Politico: Sen. Kennedy's lifelong advocacy for health care reform may be summed up in a core belief he outlined in a recent Newsweek column: "Every American should be able to get the same treatment that U.S. senators are entitled to." However, Politico points out, "The uncomfortable truth is that most concepts about lowering health care costs involve patients becoming more disciplined about resisting the kinds of aggressive medical treatments Kennedy has pursued." Kennedy's own case sheds "light on the cost-versus-benefit questions that need more honest discussion" (Cummings, 8/23).
The New York Times: Daschle, after withdrawing, in the midst of tax troubles, his nomination to be health secretary, "still speaks frequently to the president, who met with him as recently as Friday morning in the Oval Office." He's also a "highly paid" policy expert at Alston & Bird, a lobbying firm with health industry clients such as hospitals and drug makers. Daschle says he delivers the same "message" in every health care conversation, and therefore sees no conflict of interest. Critics counter that his inside connections give "Alston & Bird's health care clients privileged insights" (Kirkpatrick, 8/22).

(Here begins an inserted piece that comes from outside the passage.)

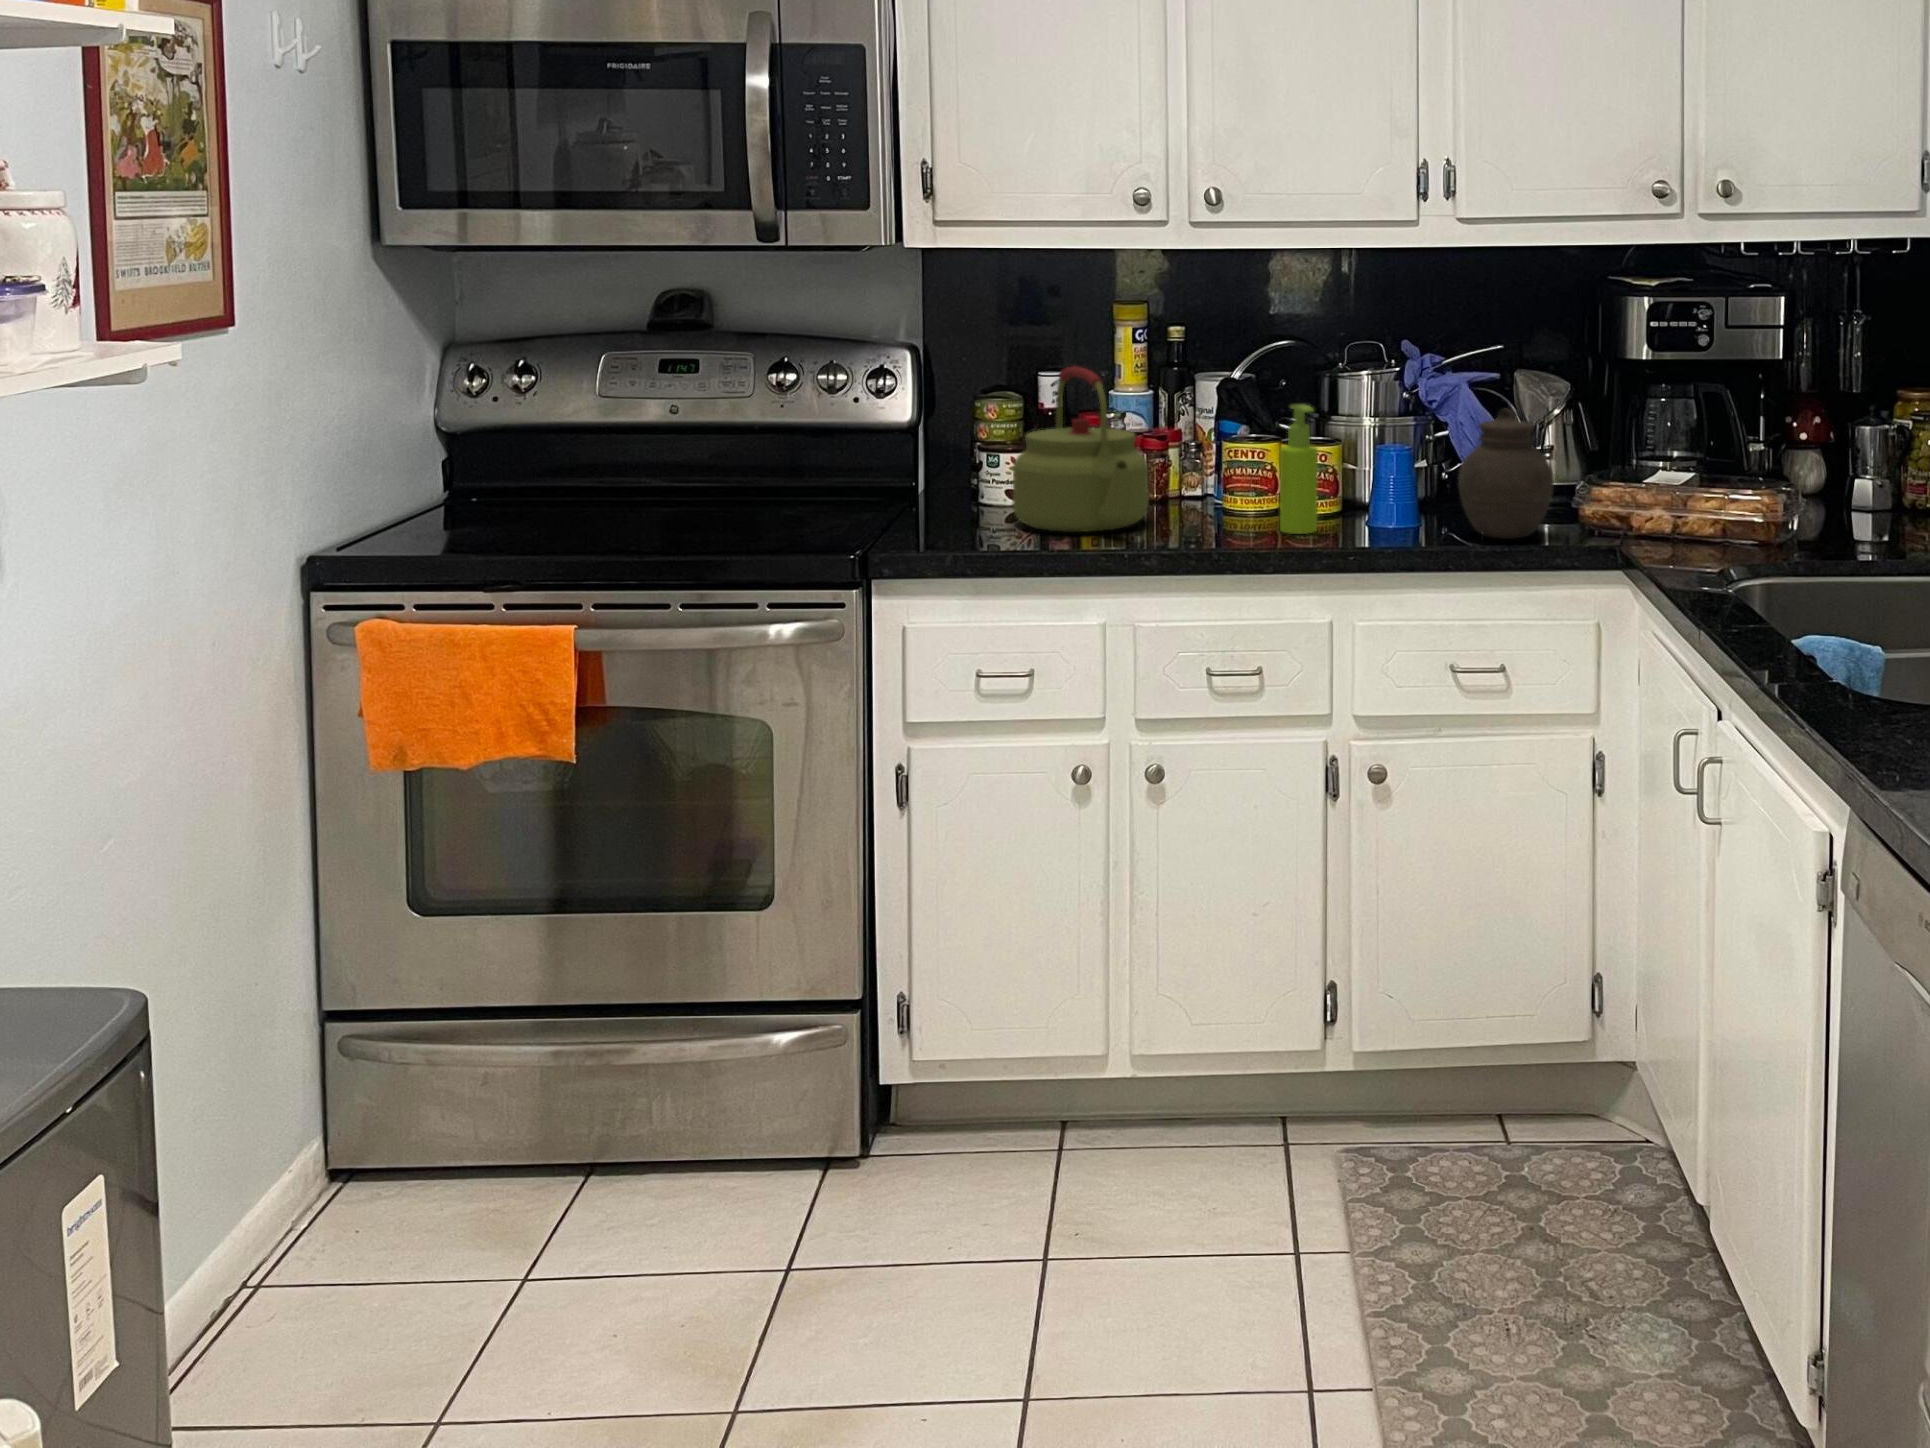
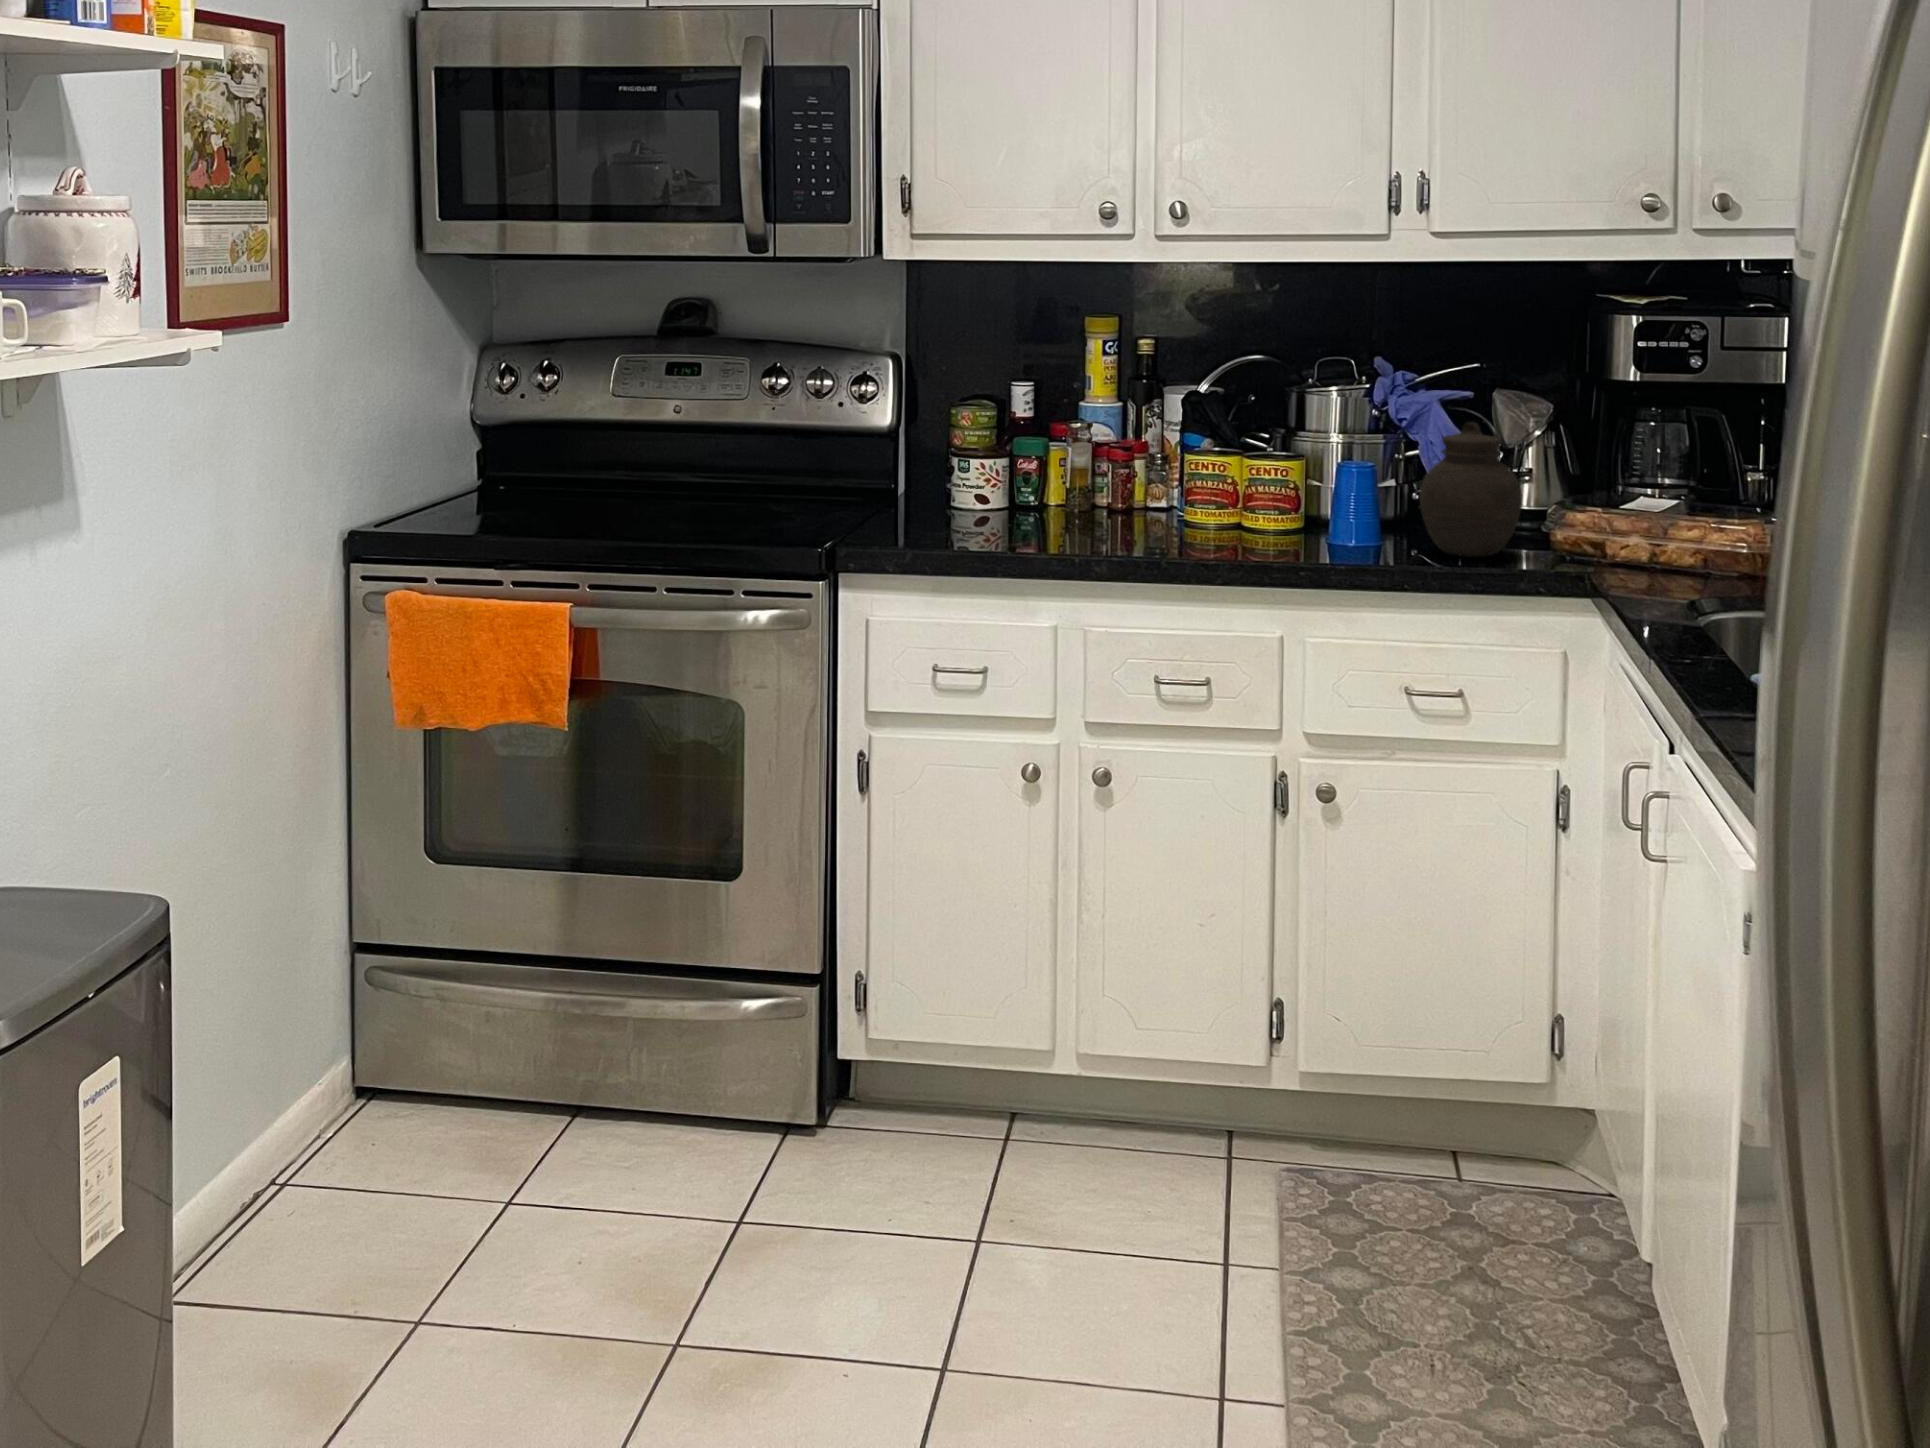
kettle: present [1013,366,1149,532] -> none [973,373,1106,534]
soap dispenser: present [1280,405,1318,534] -> none [1234,414,1274,544]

Politico: "Former White House adviser Jim Towey called a medical planning guide distributed to wounded soldiers a 'fundamentally flawed' guide that sets a 'dangerous slippery slope' and encourages veterans to pull the plug on themselves. Appearing on 'Fox News Sunday,' Towey, the former director of the White House Office on Faith-Based Initiatives under George W. Bush, said the 52-page guide is 'a poor document' and should be thrown out by the Veterans' Administration. ... Appearing on the same program, Sen. Arlen Specter (D-Pa.) said he would like to hold hearings on the topic when Congress returns from recess" (Parnes, 8/23). Fox News has a transcript of the discussion.
The Baltimore Sun: Kratovil "is caught in the middle of the biggest legislative fight in recent memory: the national brawl over health care. On one side are his party's leaders in Congress and President Barack Obama, whose supporters helped Kratovil become the first Eastern Shore Democrat elected to the House in 20 years." On the other, are the conservative voters in his district, where many oppose health reform and hope to replace Kratovil in next year's election (West, 8/23).